Questions on the material
a - Transcribe the pregnancy account from "Just after Christmas, I" up to and including "affect me too.".
b - In the pregnancy account, at how many weeks did the vomiting start during the pregnancy with Alex?
c - Write the next part of the pregnancy account, picking up after its final sentence.

Just after Christmas, I was driving home from work when I had the sudden realisation that my period was very late. I’m used to irregular periods, that is my normal, but since starting on meds for my thyroid, it has been irregularly regular. I checked my trusty app and my period was 10 days late. I remember feeling sick and anxious about what would happen if I was actually pregnant. You see, I would love another baby, but my body does not tolerate pregnancy well at all. You see, I have had Hyperemesis Gravidarum with Alex and Emma.
I knew I was pregnant with Alex eight days before I had a positive test due to the unrelenting nausea. The vomiting kicked in at 8 weeks. I would get sick upwards of 10 times a day and this continued until Alex was about 3 weeks old. Mum went through something very similar with her pregnancies, but I never thought that it would affect me too.

Input data
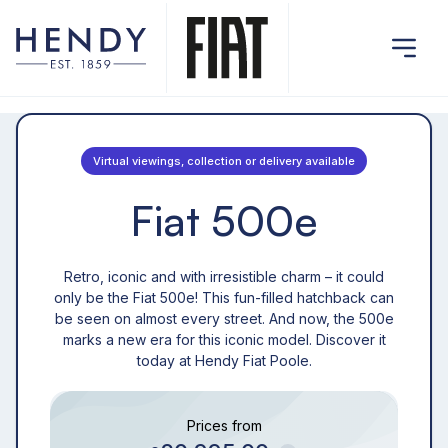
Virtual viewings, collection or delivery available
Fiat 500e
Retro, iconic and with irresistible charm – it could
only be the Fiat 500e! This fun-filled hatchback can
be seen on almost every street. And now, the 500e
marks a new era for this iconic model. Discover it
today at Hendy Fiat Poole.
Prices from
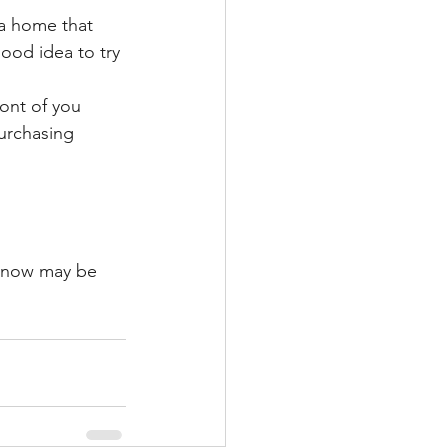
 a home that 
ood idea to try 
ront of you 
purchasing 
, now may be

---

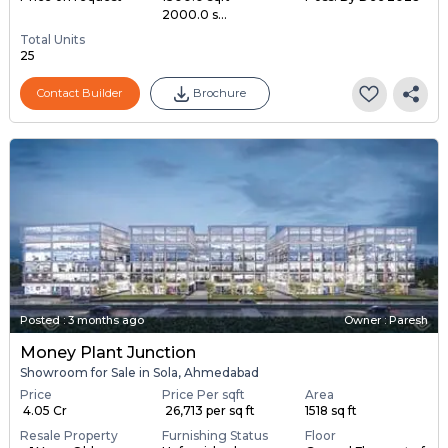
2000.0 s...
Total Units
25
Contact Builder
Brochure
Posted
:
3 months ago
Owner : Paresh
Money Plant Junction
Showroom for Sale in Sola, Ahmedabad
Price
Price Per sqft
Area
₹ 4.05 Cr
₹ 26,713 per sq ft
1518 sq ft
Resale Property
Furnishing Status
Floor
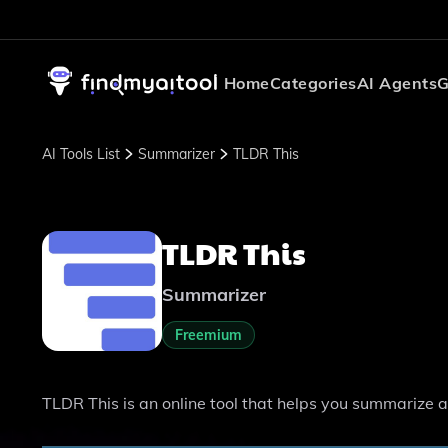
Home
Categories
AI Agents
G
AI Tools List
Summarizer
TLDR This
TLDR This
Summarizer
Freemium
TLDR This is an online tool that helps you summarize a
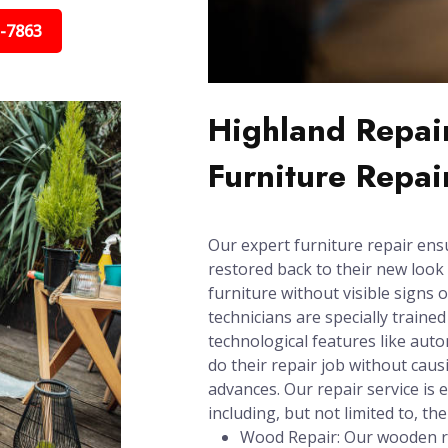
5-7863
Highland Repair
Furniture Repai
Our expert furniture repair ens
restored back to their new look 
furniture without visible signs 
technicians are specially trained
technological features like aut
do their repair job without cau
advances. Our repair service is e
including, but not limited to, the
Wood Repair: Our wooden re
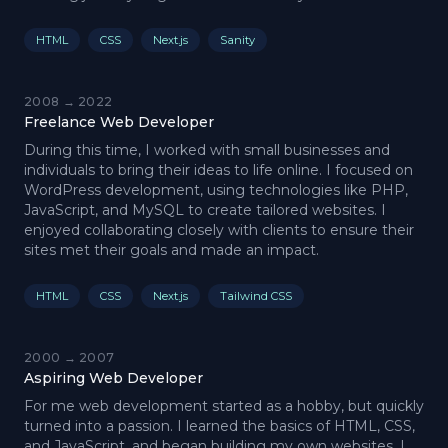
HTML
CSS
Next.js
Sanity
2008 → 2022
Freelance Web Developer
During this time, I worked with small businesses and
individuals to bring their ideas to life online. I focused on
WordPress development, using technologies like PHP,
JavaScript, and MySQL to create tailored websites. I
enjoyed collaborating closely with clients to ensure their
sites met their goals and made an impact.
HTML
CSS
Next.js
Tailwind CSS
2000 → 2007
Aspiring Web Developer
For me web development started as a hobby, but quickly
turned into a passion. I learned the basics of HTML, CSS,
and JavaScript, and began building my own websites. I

--

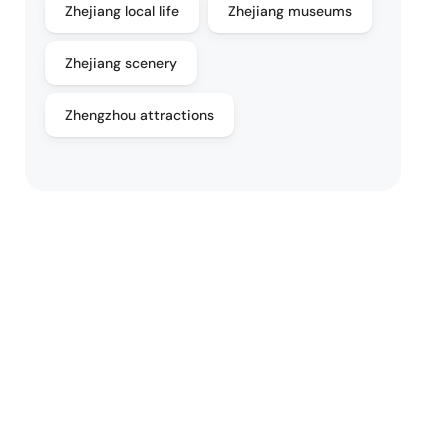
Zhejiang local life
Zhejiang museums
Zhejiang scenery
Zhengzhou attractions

Answers to the problems
a -
Just after Christmas, I was driving home from work when I had the sudden realisation that my period was very late. I’m used to irregular periods, that is my normal, but since starting on meds for my thyroid, it has been irregularly regular. I checked my trusty app and my period was 10 days late. I remember feeling sick and anxious about what would happen if I was actually pregnant. You see, I would love another baby, but my body does not tolerate pregnancy well at all. You see, I have had Hyperemesis Gravidarum with Alex and Emma.
I knew I was pregnant with Alex eight days before I had a positive test due to the unrelenting nausea. The vomiting kicked in at 8 weeks. I would get sick upwards of 10 times a day and this continued until Alex was about 3 weeks old. Mum went through something very similar with her pregnancies, but I never thought that it would affect me too.

b - At 8 weeks.

c -
It was worse with Alex than Emma, but I still lost a colossal amount of weight with them both. During the first 16 weeks I could hardly leave the house. The nausea was horrific and I spent most of my time crying or sleeping, praying for the day that it would pass. I thought it couldn’t get any worse, and then the vomiting kicked in. Nothing prepared me for how difficult it was. I could be in the middle of having a conversation and next thing I was getting sick. There was many (many) days that I was pulled over at the side of the road for 20 or 30 minutes getting sick. I used to often joke that I was like a dog marking my territory. There was no where that was safe from me. In the early months, Michael wanted a sticker for the car to say ‘No, I’m not drunk, I am just pregnant’! It is funny to think about it but when I remember how sick I was, I want to cry.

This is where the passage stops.